Introduction

It is becoming increasingly apparent that the surface on which cells are cultured in vitro is an important factor in their adherence and subsequent growth. Most in vitro health science studies rely on cell culture methodologies to carry out investigations of eventual clinical importance (i.e., biopharmaceuticals intended for therapies or biomaterials designed for medical devices). For example, culturing cells such as monocyte-derived macrophages (MDMs) has become very important to studies on inflammatory responses, particularly when investigating the foreign body reaction to various biomaterials. Previous studies have shown that material surface chemistry can modulate MDM behavior, including cell spreading, fusion to foreign body giant cells (FBGCs), and degradative capabilities (1).

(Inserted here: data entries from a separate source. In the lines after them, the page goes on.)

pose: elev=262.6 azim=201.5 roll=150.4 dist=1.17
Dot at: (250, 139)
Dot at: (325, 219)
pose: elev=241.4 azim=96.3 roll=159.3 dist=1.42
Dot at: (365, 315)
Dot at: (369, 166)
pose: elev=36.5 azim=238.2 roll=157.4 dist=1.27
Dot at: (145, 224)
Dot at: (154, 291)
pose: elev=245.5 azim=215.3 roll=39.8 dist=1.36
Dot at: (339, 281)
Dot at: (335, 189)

Tissue culture polystyrene (TCPS) is the most commonly used in vitro cell culture surface (2)3, and polydimethylsiloxane (PDMS) has been used as a primary reference material for the evaluation of new biomaterials (4). However, very few studies have fully characterized basic cell functions that may be affected by these standard control surface chemistries as they evaluate parameters of interest between test substances and cells in culture (5,6,7), thereby justifying the importance for a study of this nature.

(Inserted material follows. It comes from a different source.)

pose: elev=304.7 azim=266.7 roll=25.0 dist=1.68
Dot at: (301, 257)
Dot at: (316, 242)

Research activity in the area of tissue regeneration is quickly gaining interest. Many of the early screening studies for biomaterials used in tissue engineering or wound repair are first tested on TCPS or PDMS culture ware or enclosures. This raises the question: what perturbations in cell response are introduced as a result of these artificial substrates, and do they contribute to conclusions regarding new test materials? For example, a significant influence of cell culture vessels on the assessment of degradable polyurethanes developed in the biomaterials field was reported in a recent study with degradable polycarbonate-based polyurethanes (PCNUs) with identification of products [such as methylene dianiline (MDA) and butanediol (BD)] that could confound the results (8). Given the importance of products in cell response during polyurethane biodegradation demonstrated by a previous study (9), nondegradable polymers have been and will continue to be used for the study of baseline cellular responses to various exogenous stimuli.

Previously, studies have shown that degradable PCNUs adversely influenced MDM morphology and function (10). Based on those results, it was of interest to compare the effect of two nondegradable surfaces (TCPS and PDMS), which could be used during in vitro testing of biodegradable polymers using the same parameters. In this study, the functional responses of differentiated U937 cells, previously established as a reproducible cell model for studying cell-material interaction (11), were measured in terms of esterase and acid phosphatase (AP) activity as well as protein levels and de novo proteins released. In addition, the relative values of the above three degradable materials were compared with the response of the nondegradable standard control surfaces.

Materials and Methods

Unless otherwise specified, all reagents were purchased from Sigma-Aldrich Canada Ltd. (Oakville, ON, Canada).

Preparation of Material Surfaces

The three model PCNUs used in this study were synthesized as described previously either with hexane diisocyanate (HDI) or 4,4′-methylene bis phenyl diisocyanate (MDI); a 1,6-hexyl polycarbonate diol soft segment (PCN); and a 1,4-BD chain extender in stoichiometric ratios of either 4:3:1 or 3:2:1 (12). A ¹⁴C radiolabel was incorporated into the PCNU structure with BD as a method to assess biodegradation for HDI321 and MDI321, whereas HDI431 had the radiolabel (¹⁴C) incorporated into the HDI moiety. Previously it was shown that the position of the radiolabel did not affect the amount of degradation (13). The PCNUs were dissolved overnight in a 10% dimethylacetamide solution (w/v), filtered (0.45-µm Teflon® filter; Chromatographic Specialties, Toronto, ON, Canada), and then coated as a thin layer onto 15-mm diameter glass coverslips (Fisher Scientific Ltd., Ottawa, ON, Canada) under sterile conditions as previously described (9).

U937 Cell Line

U937 cells were maintained and differentiated for 72 h with phorbol myristate acetate (PMA; 1 × 10^-7 M) as previously described (11). After the differentiation period, the medium was replaced in each well, and the cells were mechanically disrupted prior to reseeding at a density of 1.0 × 10⁶ cells/well on TCPS coverslips (Sarstedt, Newton, NC, USA), medical grade PDMS films (0.01” thick, Specialty Manufacturing, Saginaw, MI, USA), or coverslips coated with HDI431, HDI321, or MDI321 in 24-well tissue culture plates. After an incubation period of 1 h, the growth medium was replaced to eliminate any nonadherent cells, and the cell material interaction was continued for 48 h.